On Canaletto and Guardi and Venetian Light

In the art of the Venetian artist Canaletto (Antonio del Canale, 1697–1768), Venice returned to one of her oldest habits: the depiction and celebration of her own beauty. Unlike the works produced in Venice’s heyday, however, Canaletto’s art and that of his contemporary Francesco Guardi (1712–93), both of whom were at work in the last decades before the end of the Serene Republic, was a depiction without the glorification of earlier times. And the works attained international fame in the artists’ own lifetimes.

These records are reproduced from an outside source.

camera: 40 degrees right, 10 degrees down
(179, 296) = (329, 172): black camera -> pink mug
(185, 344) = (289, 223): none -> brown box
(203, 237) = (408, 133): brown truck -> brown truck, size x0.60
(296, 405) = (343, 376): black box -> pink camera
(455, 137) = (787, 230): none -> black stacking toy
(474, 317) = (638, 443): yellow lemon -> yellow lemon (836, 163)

Canaletto’s views of Venice and its canals were exported widely, especially to England through the British Consul, Joseph Smith. Their popularity was due in part to the outstandingly rendered light and shadow which suffused the ordered spaces. His works give remarkable delight to the eye both from a distance and from close to. Canaletto came to London between 1746 and 1754 and painted it: in his views of the northern city, he performed the remarkable feat of making the banks of the Thames look as serenely lovely as the Bacino di San Marco. Stillness is all in Canaletto.

Canaletto: The Grand Canal and Church of the Salute viewed from the Bacino

The works of Guardi are far less serene.

Here, the coruscations of light and vibrancy of atmosphere reveal a diametrically different response to the city’s beauty, a response which was only appreciated many generations later, once European sensibilities had been educated to see things differently by the Impressionists. For Canaletto, the light is the vehicle of his passion for the architecture: for Guardi the architecture is a necessary receptacle for his passion for the light.

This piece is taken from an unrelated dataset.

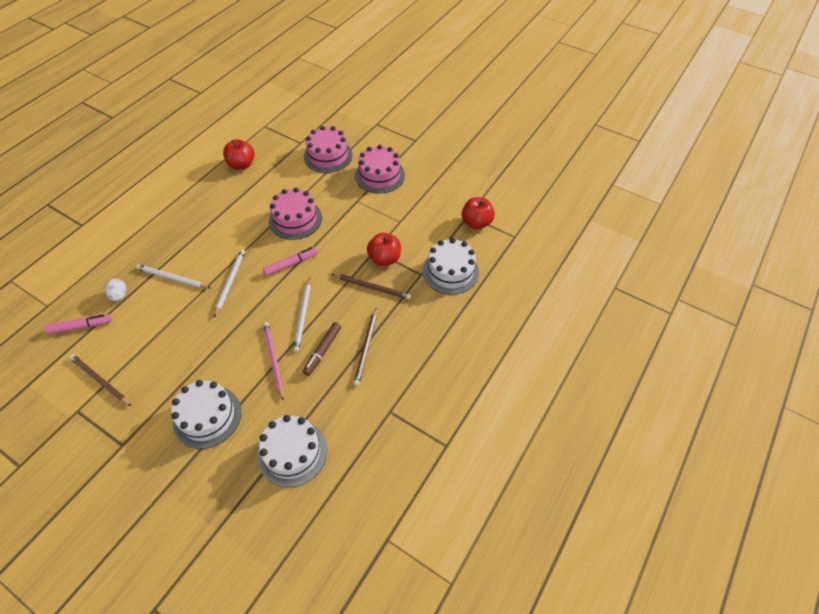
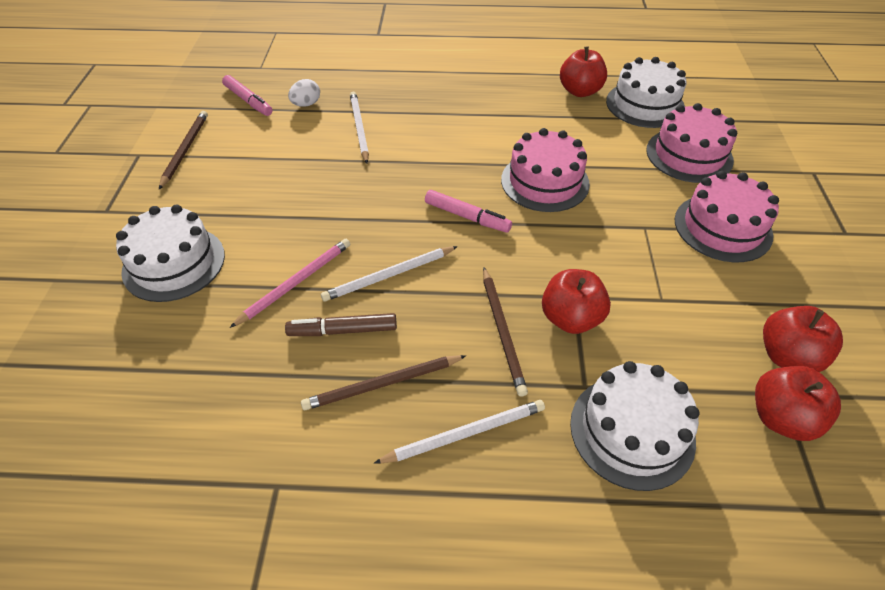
camera: 60 degrees right, 5 degrees down
(230, 282) = (390, 176): white pencil -> white pencil (465, 433)
(292, 452) = (149, 386): white cake -> white cake (645, 104)
(454, 202) = (787, 356): none -> red apple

Guardi: the Church of the Salute and the Bacino treated in less serene, more Romantic way

The works of both these masters remind us that so much of Venetian art, indeed so much of the fascination of the city, has always depended upon its unique light—immediately, tangibly different from anywhere else in Italy because of the surrounding water which constantly modifies it. It is this that explains the primacy of the the visual sensibility in Venice: it has produced no internationally great writers, poets, thinkers or scientists. Venice has no Dante or Leonardo, no Galileo or Machiavelli; but it produced painters whose universal influence has been incomparable, because of one fundamental lesson they imbibed from the endless modulations of their native light. They instinctively understood how light in painting is the vehicle of human empathy.